その後は舞と亜依さんとの勝負で、弱気を出した亜依さんが負け、俺と舞との決勝戦となった。
「おにーちゃん、わたしぜったいに、まけないからね!」
「うん、分かった。頑張って」
「私との態度の差が凄い感じるんですけど」
「当たり前だろ、お前はウザいが、舞は可愛いし、家族だからな」
「ひっどいなぁ」
そして、舞の頑張る姿にやる気が付いたのか、亜依さんは少しだけ声を大きくして「始め」と声かけをする。舞には申し訳ないのだが、本気で勝たせてもらうことにする。
——本気を、出して舞と戦った結果。
「あれ~? なんでだ~?」
「やった! おにーちゃんにかった!」
俺は本気を出し、イカサマすら使ったのに僅差で負けてしまった。舞の神経衰弱に対する強さに俺は何故なのか疑問に思うが、ただ単に特異なだけと思考を止める。
「......ふ、あはははは!! あれ~? おに~ちゃ~ん? 舞ちゃんに負けちゃったんですか~? あんな本気出してて?」
「うるせぇ、完全に負け確なお前が言うな」
「いや、まだチャンスが——」
ボロ負けしていた。亜依さんにジョーカー以外全て取られて負けていた。
「えーとねー、じゃー、ねこみみをつけて、ごび? ににゃんで、おにーちゃんにつかえる」
「え? ちょ~っと舞ちゃん、それはさすがに~」
「麻美ちゃん、ルールはルールだから」
「だって、先輩に仕えるなんて、嫌ですよ!」
「なんだ? 俺に仕える以外は良いってことなのか?」
「ええ、それなら覚悟を決めてましたし」
「どういう覚悟決めてんだよ......じゃあ、代わりに舞に仕えたらどうだ?」
「それなら、まあ」
「舞もそれでいいか?」
「おにーちゃんがいいならいいよー」
何故だか、王様ゲームにすごく似ているような感じがするが、まあいいだろう。
そして時は経ち、午後。家のチャイムが鳴り、亜依さんが玄関に向かい、訪問者を迎える。

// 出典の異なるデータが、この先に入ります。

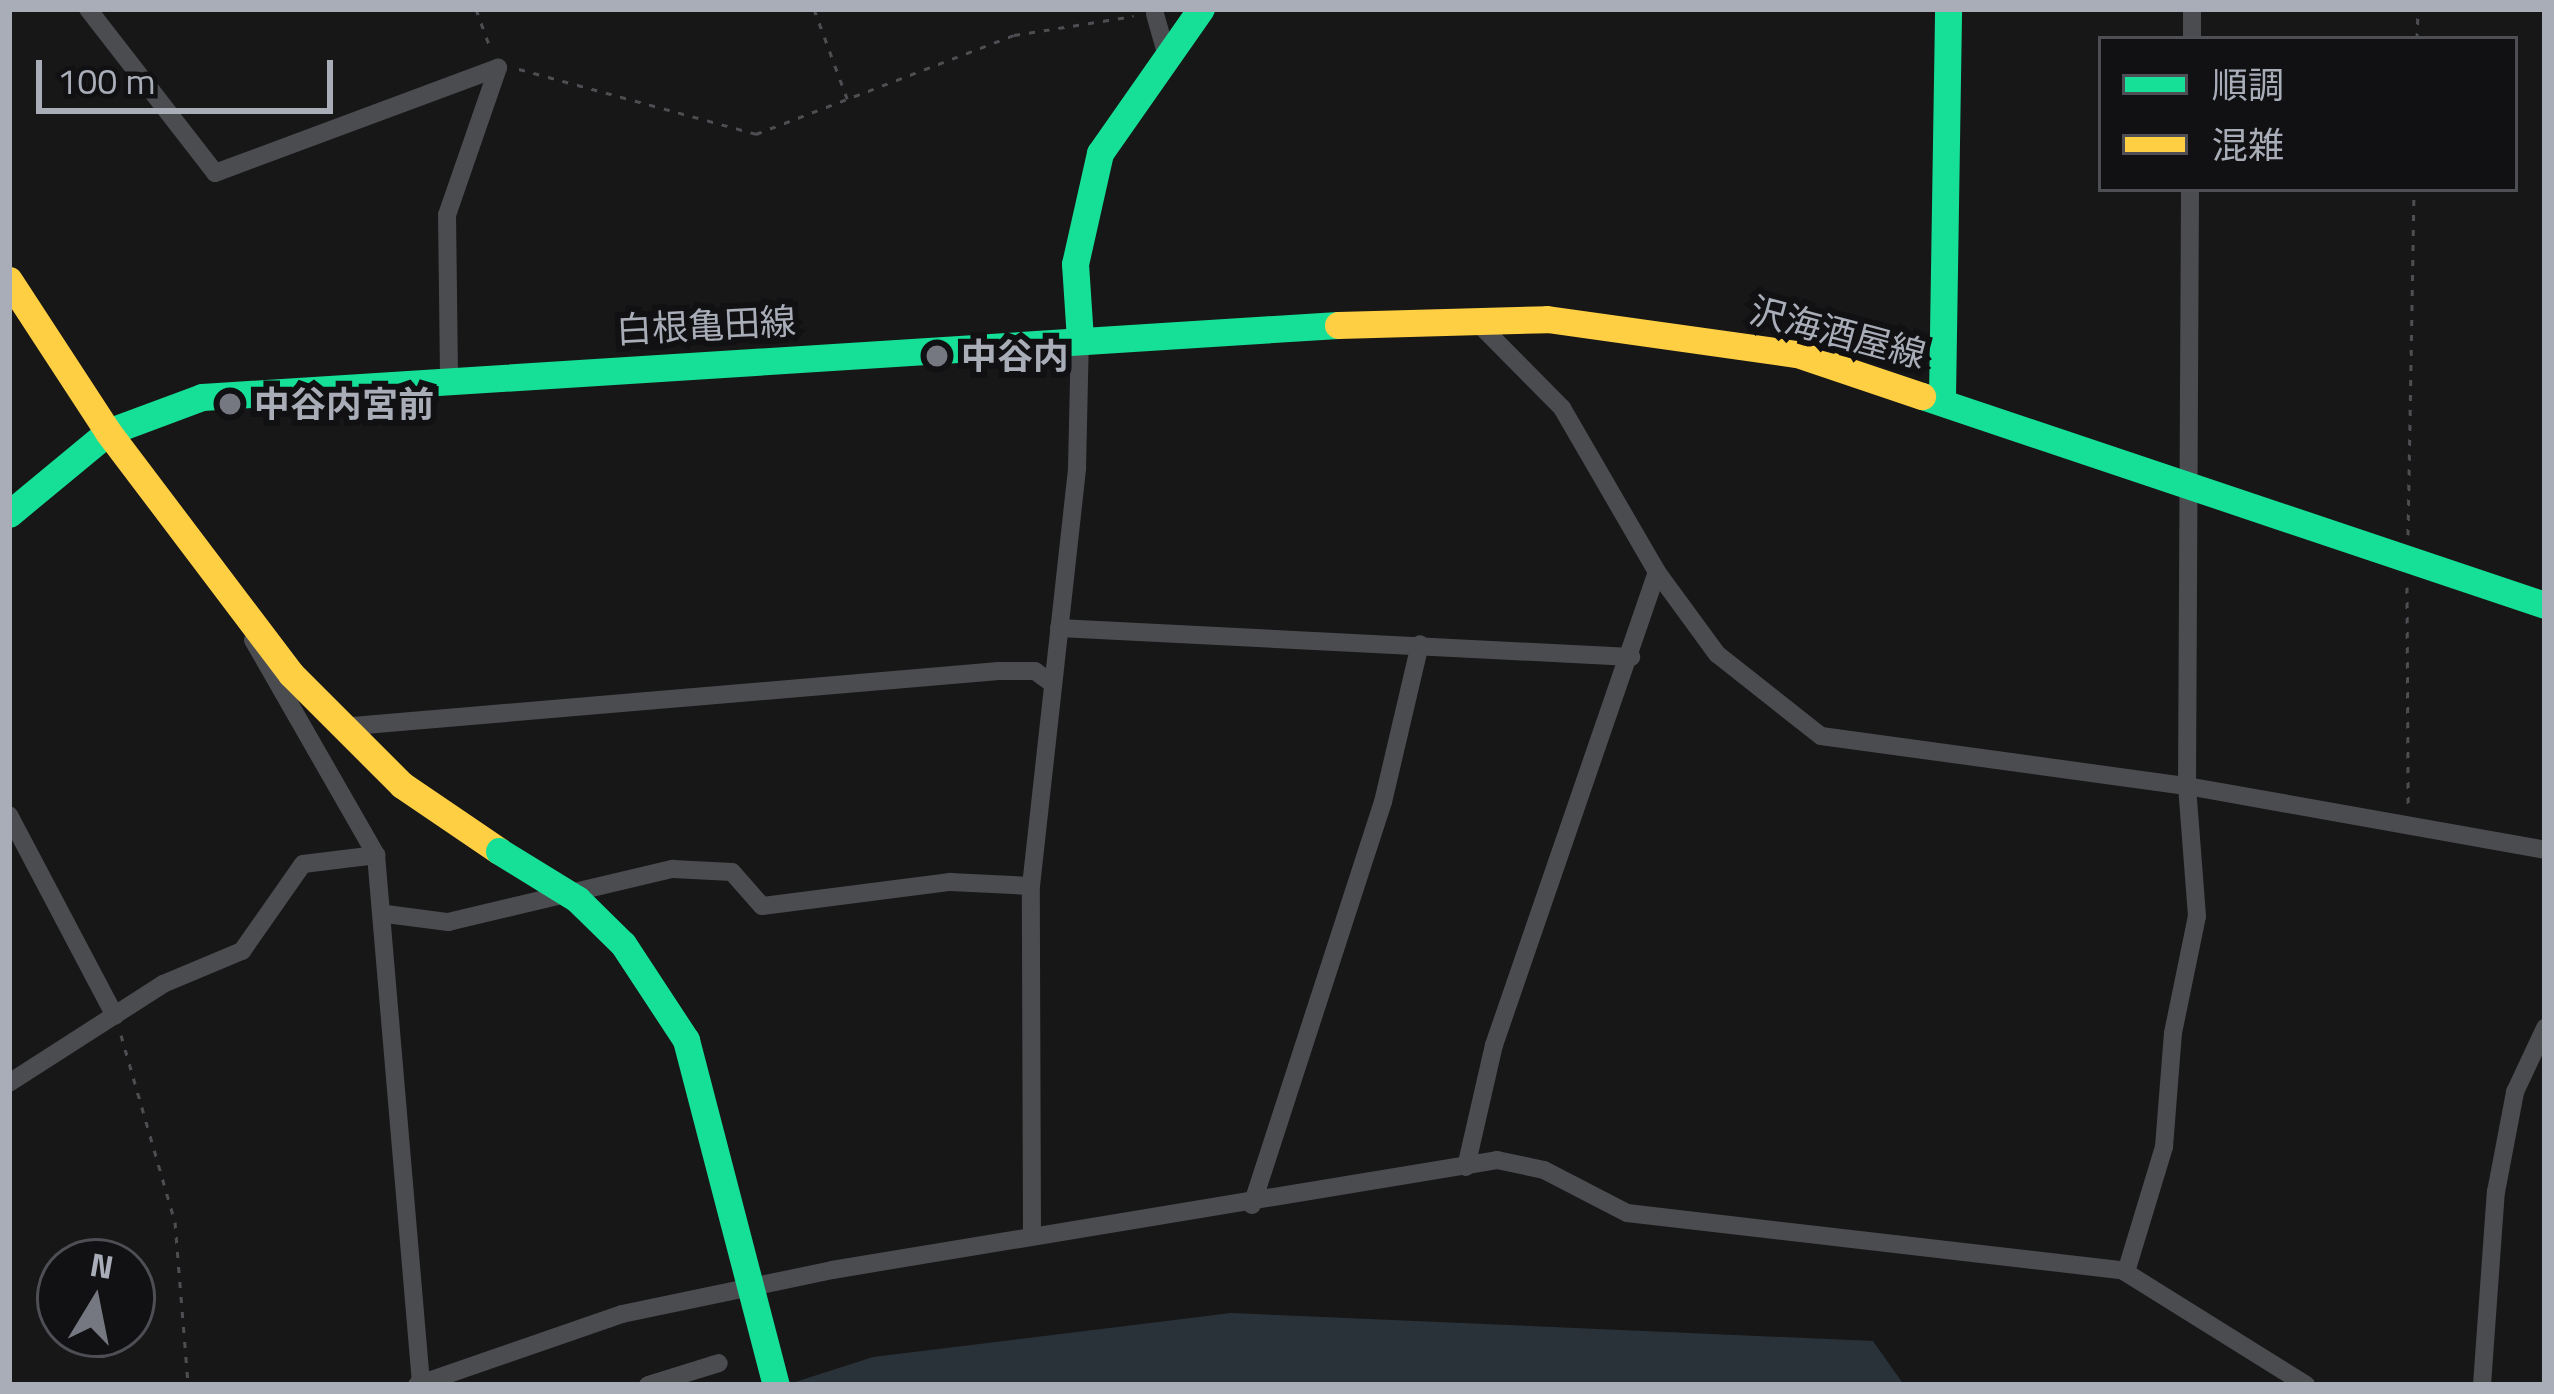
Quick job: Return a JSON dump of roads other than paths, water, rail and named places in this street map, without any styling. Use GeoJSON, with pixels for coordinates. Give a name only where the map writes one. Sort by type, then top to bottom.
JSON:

廊下から足音が聞こえたと思うと、廊下に繋がる引き戸が開いて——。
「よろしくお願いしますにゃん。舞様」
「お前......その恰好どうした」
「え? やっぱり猫耳に語尾ににゃんだったら、メイド服でしょう!」
「そうか」
茶立場は黒色の猫耳を付けて、白黒のメイド服に胸の少し上で猫の手をしながら舞に向かってそんなことを言う。

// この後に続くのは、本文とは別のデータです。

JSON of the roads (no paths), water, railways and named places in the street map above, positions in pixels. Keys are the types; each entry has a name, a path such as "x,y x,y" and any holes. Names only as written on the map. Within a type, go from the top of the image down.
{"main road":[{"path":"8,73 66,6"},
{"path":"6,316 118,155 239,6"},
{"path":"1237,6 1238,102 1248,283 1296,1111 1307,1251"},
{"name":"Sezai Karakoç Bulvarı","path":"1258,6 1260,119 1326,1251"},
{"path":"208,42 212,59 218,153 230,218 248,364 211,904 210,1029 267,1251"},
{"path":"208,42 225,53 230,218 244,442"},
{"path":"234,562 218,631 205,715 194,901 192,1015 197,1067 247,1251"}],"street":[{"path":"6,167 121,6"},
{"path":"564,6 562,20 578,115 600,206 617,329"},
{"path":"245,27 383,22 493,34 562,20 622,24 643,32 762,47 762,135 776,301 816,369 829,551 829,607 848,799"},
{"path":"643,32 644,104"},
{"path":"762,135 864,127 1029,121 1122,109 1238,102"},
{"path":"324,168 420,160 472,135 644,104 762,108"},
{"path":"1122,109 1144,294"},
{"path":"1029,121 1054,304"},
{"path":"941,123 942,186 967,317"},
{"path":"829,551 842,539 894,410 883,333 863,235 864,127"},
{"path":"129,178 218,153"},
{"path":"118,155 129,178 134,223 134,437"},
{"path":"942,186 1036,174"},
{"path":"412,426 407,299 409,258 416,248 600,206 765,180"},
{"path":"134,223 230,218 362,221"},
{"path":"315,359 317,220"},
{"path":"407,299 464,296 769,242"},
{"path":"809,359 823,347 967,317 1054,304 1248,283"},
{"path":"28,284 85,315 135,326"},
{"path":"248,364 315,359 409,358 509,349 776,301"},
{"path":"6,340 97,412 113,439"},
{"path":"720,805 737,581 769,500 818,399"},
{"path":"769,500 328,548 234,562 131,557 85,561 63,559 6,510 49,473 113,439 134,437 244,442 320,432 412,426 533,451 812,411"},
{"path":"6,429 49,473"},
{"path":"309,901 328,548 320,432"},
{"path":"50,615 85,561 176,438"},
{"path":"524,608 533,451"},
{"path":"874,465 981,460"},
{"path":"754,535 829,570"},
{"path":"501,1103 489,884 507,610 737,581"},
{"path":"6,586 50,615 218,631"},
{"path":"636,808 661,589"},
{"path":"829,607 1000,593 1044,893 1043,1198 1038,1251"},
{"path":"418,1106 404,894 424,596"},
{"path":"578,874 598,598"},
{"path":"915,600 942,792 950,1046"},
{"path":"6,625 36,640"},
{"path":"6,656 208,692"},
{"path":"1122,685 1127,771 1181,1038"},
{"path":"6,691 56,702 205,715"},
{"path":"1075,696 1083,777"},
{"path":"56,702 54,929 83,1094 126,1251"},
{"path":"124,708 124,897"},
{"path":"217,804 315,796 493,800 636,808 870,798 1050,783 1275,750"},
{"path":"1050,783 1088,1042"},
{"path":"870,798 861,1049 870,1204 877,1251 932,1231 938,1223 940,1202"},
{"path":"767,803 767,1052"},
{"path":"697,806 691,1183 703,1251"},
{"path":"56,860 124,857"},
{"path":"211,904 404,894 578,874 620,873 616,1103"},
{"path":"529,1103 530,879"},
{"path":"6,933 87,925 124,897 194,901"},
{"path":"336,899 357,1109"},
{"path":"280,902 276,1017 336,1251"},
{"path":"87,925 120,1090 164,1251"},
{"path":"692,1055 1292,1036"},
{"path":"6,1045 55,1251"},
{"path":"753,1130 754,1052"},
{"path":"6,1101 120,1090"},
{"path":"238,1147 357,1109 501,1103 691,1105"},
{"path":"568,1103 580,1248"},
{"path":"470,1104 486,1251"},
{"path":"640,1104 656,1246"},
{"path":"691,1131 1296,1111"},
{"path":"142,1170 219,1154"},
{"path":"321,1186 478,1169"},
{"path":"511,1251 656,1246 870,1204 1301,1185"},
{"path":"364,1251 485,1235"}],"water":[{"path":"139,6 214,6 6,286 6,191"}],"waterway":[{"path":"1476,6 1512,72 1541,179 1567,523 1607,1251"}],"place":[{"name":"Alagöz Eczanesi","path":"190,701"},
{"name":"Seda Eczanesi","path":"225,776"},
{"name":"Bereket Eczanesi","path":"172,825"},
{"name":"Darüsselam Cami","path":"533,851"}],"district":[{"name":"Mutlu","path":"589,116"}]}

それに俺は舞の言葉以外の事が付け足されていることに足して少々文句を付けるが、この分野に関しては茶立場の方が詳しいのであまりとやかく言わないことにしておく。
それから茶立場は一晩中、舞に尽くすことになった。正直、見慣れない姿の奴が家にいるというのは茶立場に悪いが目障りだった。